┏━━

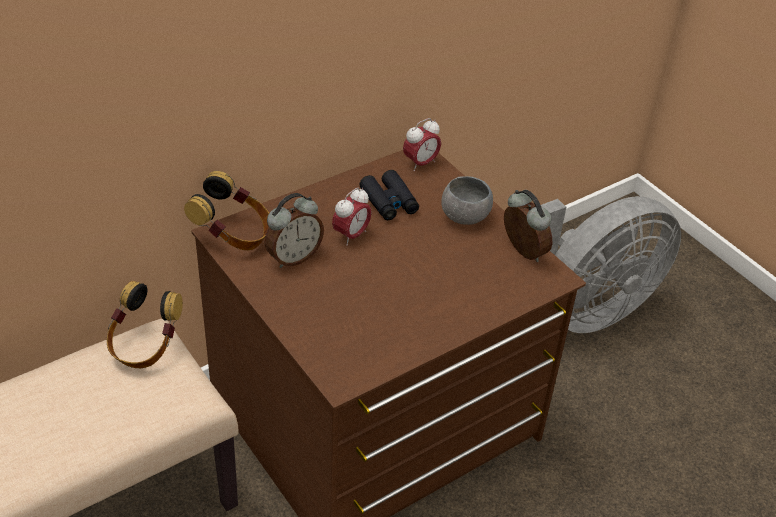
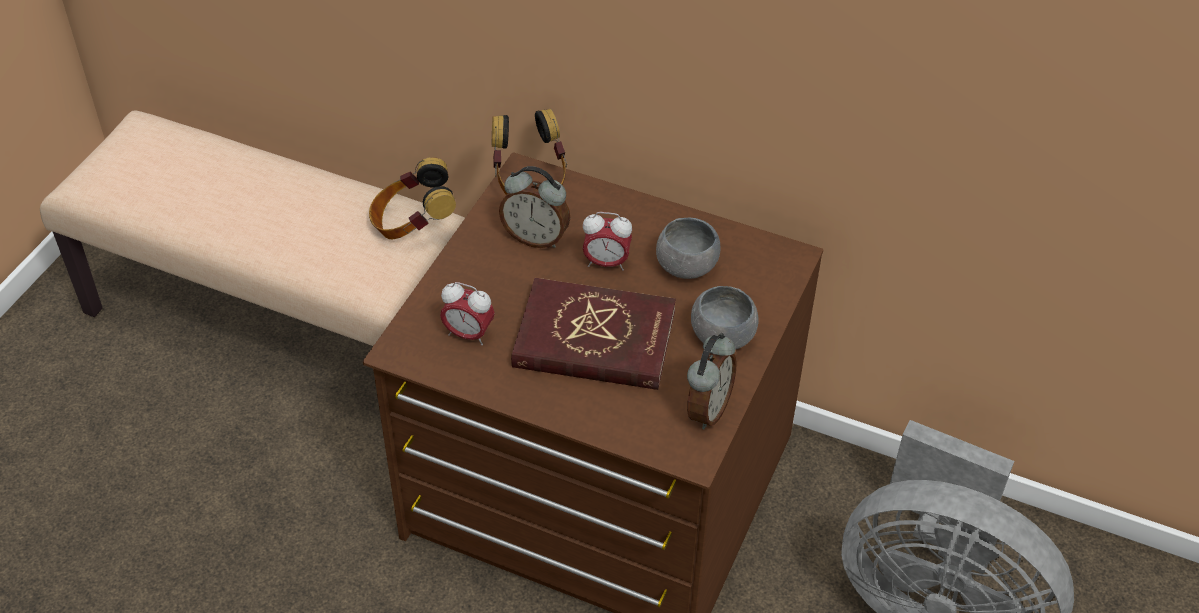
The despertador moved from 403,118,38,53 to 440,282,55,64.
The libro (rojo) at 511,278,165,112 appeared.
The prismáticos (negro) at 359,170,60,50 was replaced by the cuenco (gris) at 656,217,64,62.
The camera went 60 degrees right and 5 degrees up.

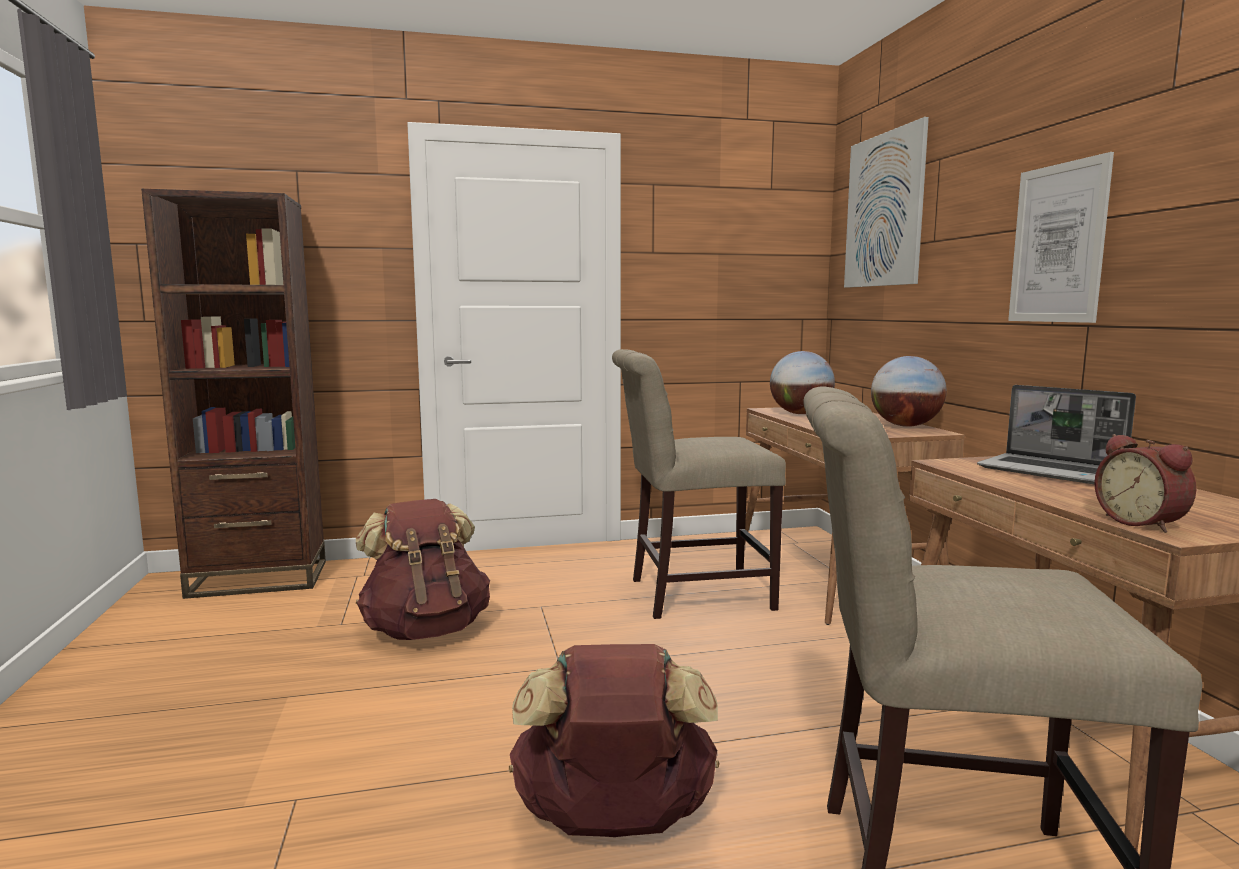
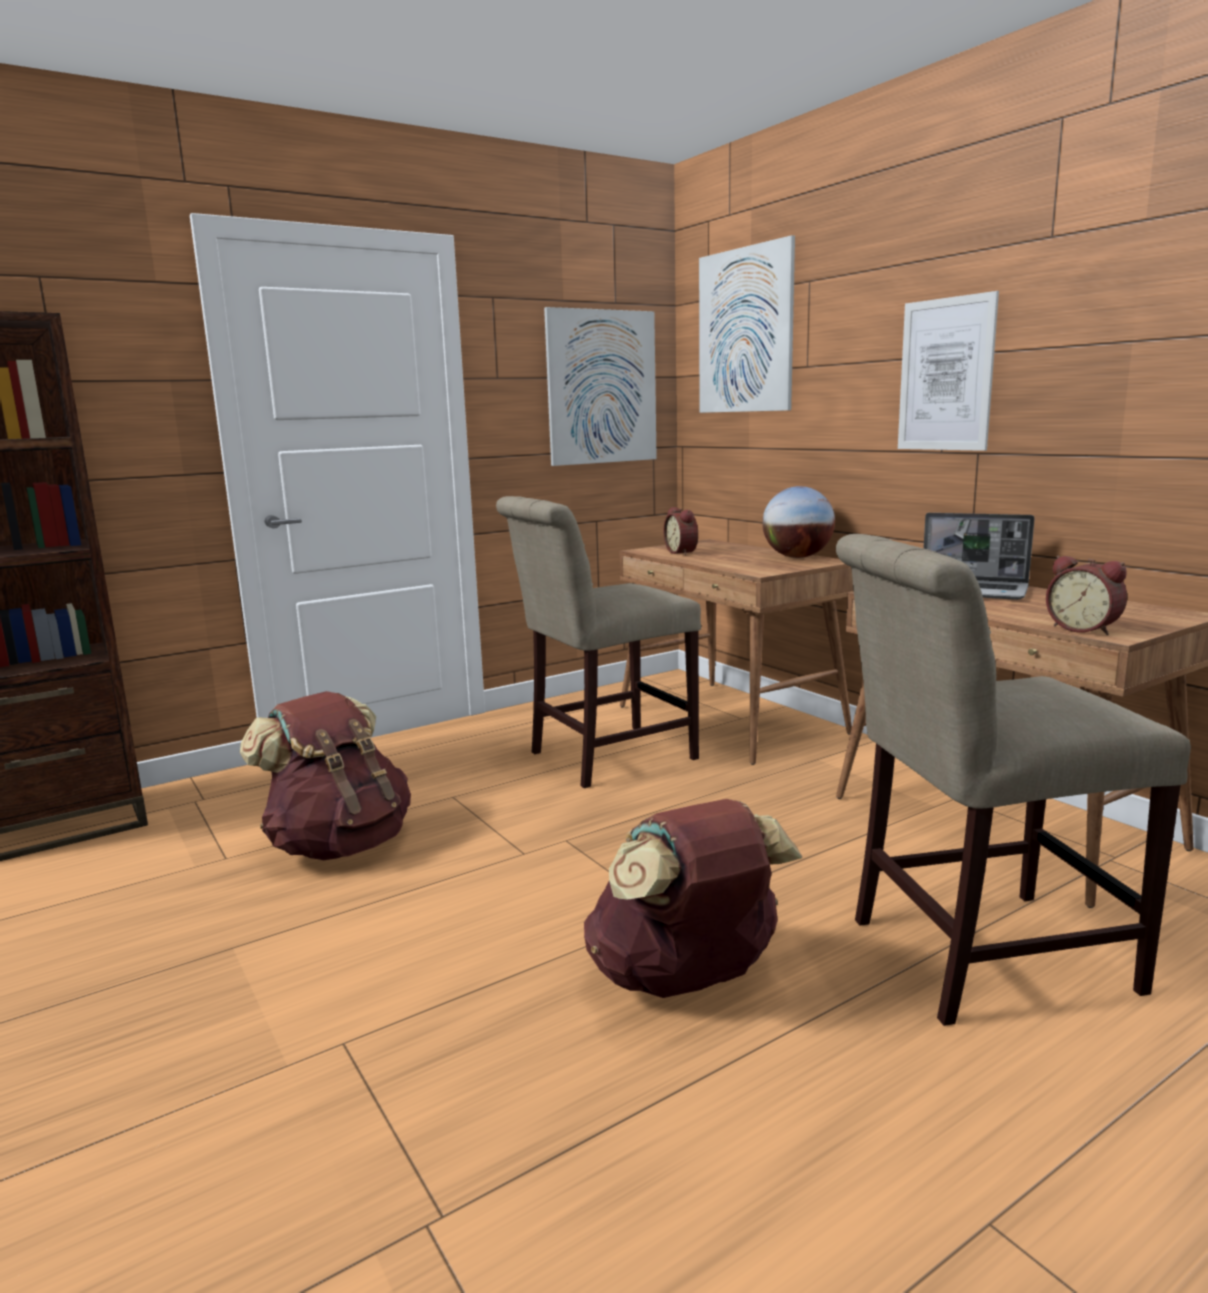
The cuadro at 544,307,113,159 appeared.
The globo terráqueo at 770,351,65,63 was replaced by the despertador at 664,507,34,48.
The camera went 20 degrees left and 5 degrees up.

┗━━

Your reply should be the lines of the records from the start through the line with "The prismáticos (negro)", copied word for word, pictures omitted.

The despertador moved from 403,118,38,53 to 440,282,55,64.
The libro (rojo) at 511,278,165,112 appeared.
The prismáticos (negro) at 359,170,60,50 was replaced by the cuenco (gris) at 656,217,64,62.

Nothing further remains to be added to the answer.